Postnatal period of caffeine treatment and time of testing modulate the effect of acute caffeine on cortical epileptic afterdischarges in rats

Recently, we have found that postnatal caffeine treatment results in a dose-dependent pro- or anticonvulsant effect during brain maturation which effect is transient and disappears in adult rats. The aim of the present study was to determine whether the developmental period of chronic caffeine treatment and the age of testing are crucial for the effects of acute caffeine on cortical epileptic afterdischarges (ADs) in rats. Rhythmic electrical stimulation of somatosensory cortex was applied to elicit EEG and motor phenomena in 18- and 25-day-old rats, respectively. Acute injection of caffeine (10 and 20 mg/kg s.c.) decreased the threshold for stimulation-bound movements in both age groups while it increased the thresholds for spike-and-wave ADs and clonic seizures accompanying them at P25. Acute caffeine had a similar effect on thresholds for spike-and-wave ADs and clonic seizures in 25-day-old rats exposed to the methylxanthine at P7–P11 and P13–17, respectively. Though caffeine administration per se did not change the duration of ADs at P18 it produced either a pro- or anticonvulsant effect after postnatal treatment (P7–P11 and P13–P17, respectively). However, acute caffeine exerted a prolongation of ADs at P25 which effect was alleviated after both developmental periods of treatment. Taken together, acute caffeine effects on cortical epileptic ADs in rats can be modulated by the postnatal period of treatment and age of testing.

Research highlights
► Caffeine administration per se did not change the duration of afterdischarges (ADs) at P18;
► Acute caffeine i) decreased the threshold for stimulation-bound movements, ii) increased thresholds for spike-and-wave ADs and clonic seizures accompanying them and iii) exerted a prolongation of ADs at P25;
► Re-challenge with caffeine at P18 had a moderate proconvulsant effect in rats exposed to the methylxanthine during the early postnatal period (P7–P11).

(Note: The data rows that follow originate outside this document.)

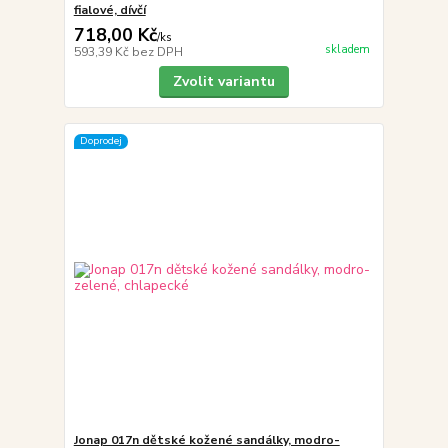
fialové, dívčí
718,00 Kč
/
ks
skladem
593,39 Kč
bez DPH
Zvolit variantu
Doprodej
Jonap 017n dětské kožené sandálky, modro-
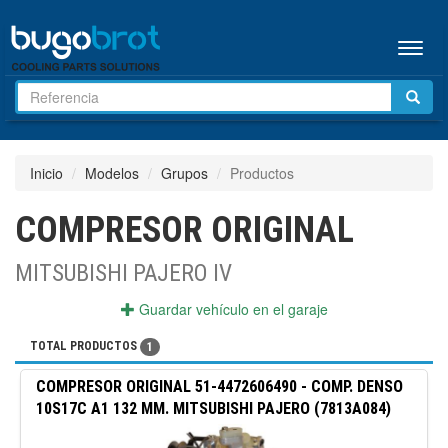
Menú
Inicio
Modelos
Grupos
Productos
COMPRESOR ORIGINAL
MITSUBISHI PAJERO IV
Guardar vehículo en el garaje
TOTAL PRODUCTOS
1
COMPRESOR ORIGINAL
51-4472606490
-
COMP. DENSO
10S17C A1 132 MM. MITSUBISHI PAJERO (7813A084)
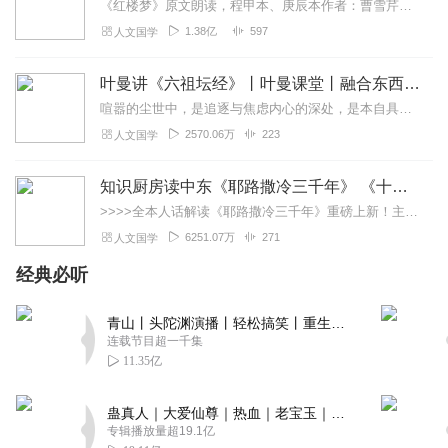
《红楼梦》原文朗读，程甲本、庚辰本作者：曹雪芹，朗读：白云出岫、蓝色百合《红楼梦》程甲本和庚辰本是该书两大重要版本。程甲本由程伟元和高鹗于乾隆五十六年（1791...
1.38亿
597
人文国学
叶曼讲《六祖坛经》丨叶曼课堂丨融合东西国学大师
喧嚣的尘世中，是追逐与焦虑内心的深处，是本自具足的宁静为什么说“菩提自性，本来清净”？为何顿悟不在遥远的庙堂，而在当下的柴米油盐？我们终日寻找的“佛”，究竟在何...
2570.06万
223
人文国学
知识厨房读中东《耶路撒冷三千年》 《十字军的故事》《奥斯曼帝国与土耳其》人话解读 | 读懂巴以冲突、叙利亚
>>>>全本人话解读《耶路撒冷三千年》重磅上新！主讲人「知识厨房」全新解读，3次奔赴以色列，直击巴以冲突，他经历了什么？又会给我们带来什么？欢迎收听，参与抽奖！...
6251.07万
271
人文国学
经典必听
青山丨头陀渊演播丨轻松搞笑丨重生穿越丨古代权谋丨VIP免费 | 多人有声剧
连载节目超一千集
11.35亿
蛊真人｜大爱仙尊｜热血｜老宝玉｜多人VIP免费有声剧
专辑播放量超19.1亿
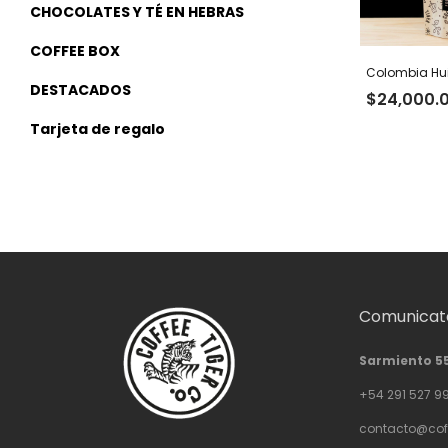
CHOCOLATES Y TÉ EN HEBRAS
COFFEE BOX
Colombia Hui
DESTACADOS
$
24,000.
Tarjeta de regalo
Comunicate
Sarmiento 5
+54 291 527 9
contacto@cof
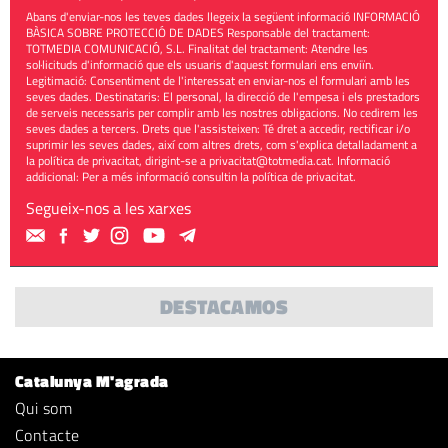
Abans d'enviar-nos les teves dades llegeix la següent informació INFORMACIÓ
BÀSICA SOBRE PROTECCIÓ DE DADES Responsable del tractament:
TOTMEDIA COMUNICACIÓ, S.L. Finalitat del tractament: Atendre les
sol·licituds d'informació que els usuaris d'aquest formulari ens enviïn.
Legitimació: Consentiment de l'interessat en enviar-nos el formulari amb les
seves dades. Destinataris: El personal, la direcció de l'empesa i els prestadors
de serveis necessaris per complir amb les nostres obligacions. No cedirem les
seves dades a tercers. Drets que l'assisteixen: Té dret a accedir, rectificar i/o
suprimir les seves dades, així com altres drets, com s'explica detalladament a
la política de privacitat, dirigint-se a
privacitat@totmedia.cat
. Informació
addicional: Per a més informació consultin la
política de privacitat
.
Segueix-nos a les xarxes
DESTACAMOS
Catalunya M'agrada
Qui som
Contacte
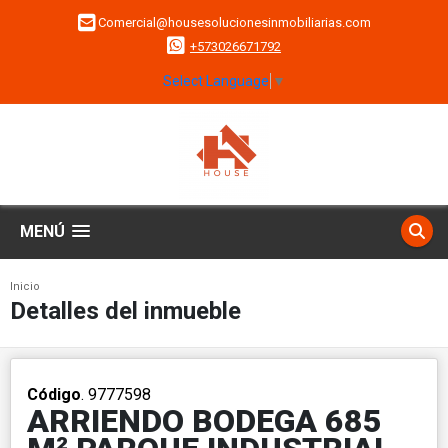
Comercial@housesolucionesinmobiliarias.com
+573026671792
Select Language
▼
MENÚ
Inicio
Detalles del inmueble
Código
. 9777598
ARRIENDO BODEGA 685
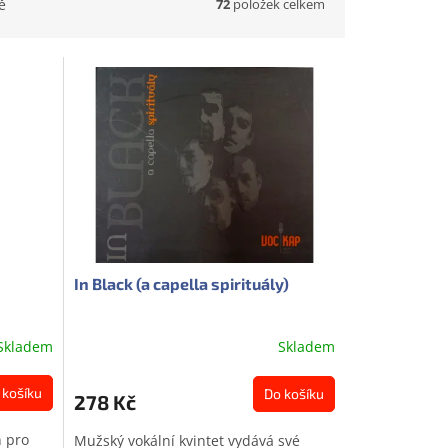
72
položek celkem
ě
In Black (a capella spirituály)
Skladem
Skladem
 košíku
Do košíku
278 Kč
n pro
Mužský vokální kvintet vydává své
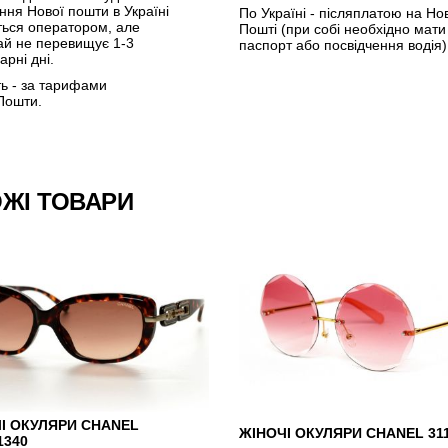
ення Нової пошти в Україні
По Україні - післяплатою на Но
ться оператором, але
Пошті (при собі необхідно мати
ай не перевищує 1-3
паспорт або посвідчення водія)
арні дні.
ть - за тарифами
Пошти.
ЖІ ТОВАРИ
І ОКУЛЯРИ CHANEL
ЖІНОЧІ ОКУЛЯРИ CHANEL 31
1340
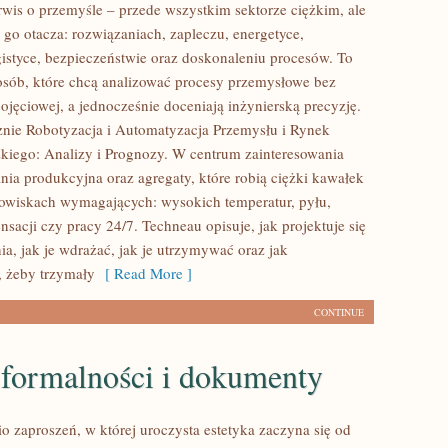
rwis o przemyśle – przede wszystkim sektorze ciężkim, ale
 go otacza: rozwiązaniach, zapleczu, energetyce,
ogistyce, bezpieczeństwie oraz doskonaleniu procesów. To
 osób, które chcą analizować procesy przemysłowe bez
ojęciowej, a jednocześnie doceniają inżynierską precyzję.
nie Robotyzacja i Automatyzacja Przemysłu i Rynek
kiego: Analizy i Prognozy. W centrum zainteresowania
linia produkcyjna oraz agregaty, które robią ciężki kawałek
owiskach wymagających: wysokich temperatur, pyłu,
sacji czy pracy 24/7. Techneau opisuje, jak projektuje się
ia, jak je wdrażać, jak je utrzymywać oraz jak
 żeby trzymały
[ Read More ]
CONTINUE
 formalności i dokumenty
o zaproszeń, w której uroczysta estetyka zaczyna się od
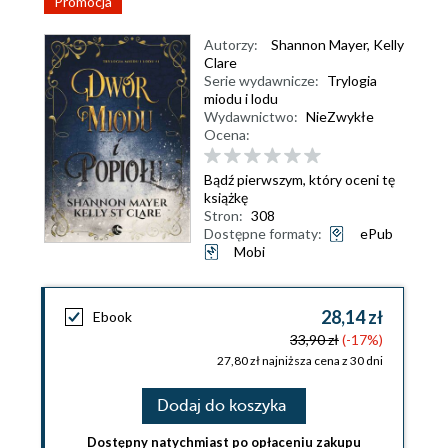
Promocja
Autorzy:
Shannon Mayer
,
Kelly
Clare
Serie wydawnicze:
Trylogia
miodu i lodu
Wydawnictwo:
NieZwykłe
Ocena:
Bądź pierwszym, który oceni tę
książkę
Stron:
308
Dostępne formaty:
ePub
Mobi
28,14 zł
Ebook
33,90 zł
(-17%)
27,80 zł najniższa cena z 30 dni
Dodaj do koszyka
Dostępny natychmiast po opłaceniu zakupu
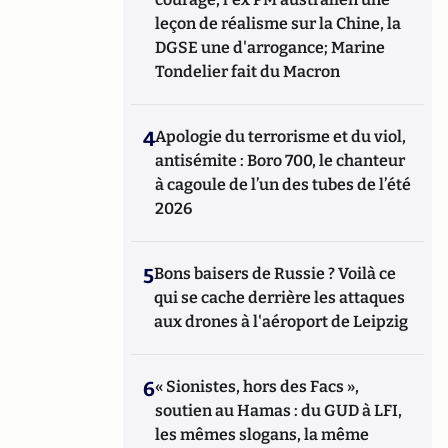
leçon de réalisme sur la Chine, la
DGSE une d'arrogance; Marine
Tondelier fait du Macron
4
Apologie du terrorisme et du viol,
antisémite : Boro 700, le chanteur
à cagoule de l’un des tubes de l’été
2026
5
Bons baisers de Russie ? Voilà ce
qui se cache derrière les attaques
aux drones à l'aéroport de Leipzig
6
« Sionistes, hors des Facs »,
soutien au Hamas : du GUD à LFI,
les mêmes slogans, la même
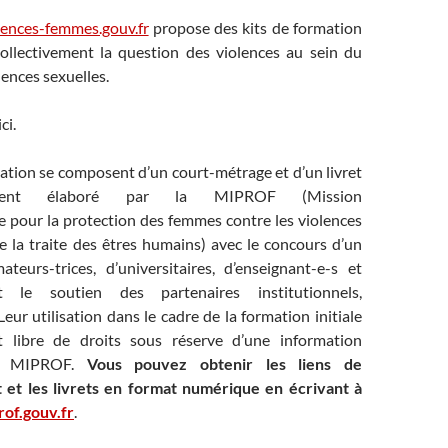
lences-femmes.gouv.fr
propose des kits de formation
collectivement la question des violences au sein du
lences sexuelles.
ci.
ation se composent d’un court-métrage et d’un livret
ement élaboré par la MIPROF (Mission
le pour la protection des femmes contre les violences
re la traite des êtres humains) avec le concours d’un
ateurs-trices, d’universitaires, d’enseignant-e-s et
et le soutien des partenaires institutionnels,
Leur utilisation dans le cadre de la formation initiale
t libre de droits sous réserve d’une information
la MIPROF.
Vous pouvez obtenir les liens de
 et les livrets en format numérique en écrivant à
of.gouv.fr
.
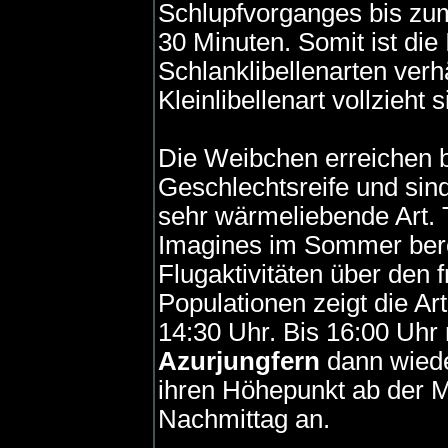
Schlupfvorganges bis zum
30 Minuten. Somit ist di
Schlanklibellenarten verh
Kleinlibellenart vollzieht
Die Weibchen erreichen b
Geschlechtsreife und sin
sehr wärmeliebende Art. 
Imagines im Sommer berei
Flugaktivitäten über den 
Populationen zeigt die Ar
14:30 Uhr. Bis 16:00 Uhr
Azurjungfern
dann wiede
ihren Höhepunkt ab der Mi
Nachmittag an.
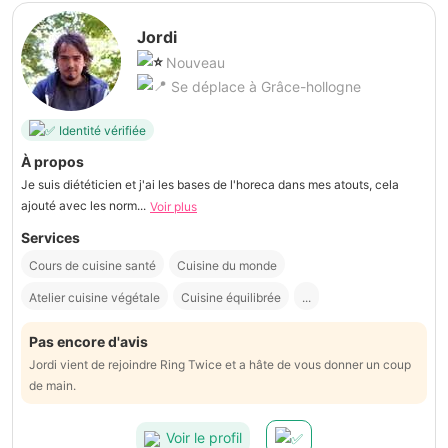
Jordi
Nouveau
Se déplace à Grâce-hollogne
Identité vérifiée
À propos
Je suis diététicien et j'ai les bases de l'horeca dans mes atouts, cela
ajouté avec les norm...
Voir plus
Services
Cours de cuisine santé
Cuisine du monde
Atelier cuisine végétale
Cuisine équilibrée
...
Pas encore d'avis
Jordi vient de rejoindre Ring Twice et a hâte de vous donner un coup
de main.
Voir le profil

► In contrast, re-challenge with caffeine exhibited an anticonvulsant action in both 18- (increased thresholds for elicitation of spike-and-wave afterdischarges) and 25-day-old rats (attenuated the prolongation of afterdischarges) exposed to the same drug at P13–P17.
► Both developmental period of caffeine treatment and stage when acute caffeine effect is tested are of primary importance for delayed consequences on seizure susceptibility in immature rats.